Large rainbow matchings in edge-colored graphs

Abstract

A subgraph of an edge-colored graph is called rainbow if all of its edges have distinct colors. There has been much research on the topic of finding a large rainbow matching in a properly edge-colored graph, where a proper edge-coloring is a coloring of the edge set such that no same-colored edges are incident. Gao, Ramadurai, Wanless, and Wormald proved that in every proper edge-coloring of a graph with n colors where each color appears at least n+o(n) times, there is always a rainbow matching using every color.
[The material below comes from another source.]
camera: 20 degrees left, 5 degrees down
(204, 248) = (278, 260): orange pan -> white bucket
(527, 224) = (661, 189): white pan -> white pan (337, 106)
We strengthen this result by simultaneously relaxing three conditions: (i) we lift the condition on the number of colors and allow any finite number of colors and instead, put a weaker condition requiring the maximum degree of the graph to be at most n, (ii) we relax the proper coloring condition and require that the graph induced by each of the colors have maximum degree o(n), and (iii) we work in a more general setting of multigraphs allowing edge multiplicities to be o(n). As an application of this result, we show that for every proper edge-coloring of a graph with 2n+o(n) colors where each color appears at least n times, there is always a rainbow matching of size n. Aharoni and Berger conjectured that 2n+o(n) can be replaced by n+1 in this statement. We dispute this conjecture with an explicit construction.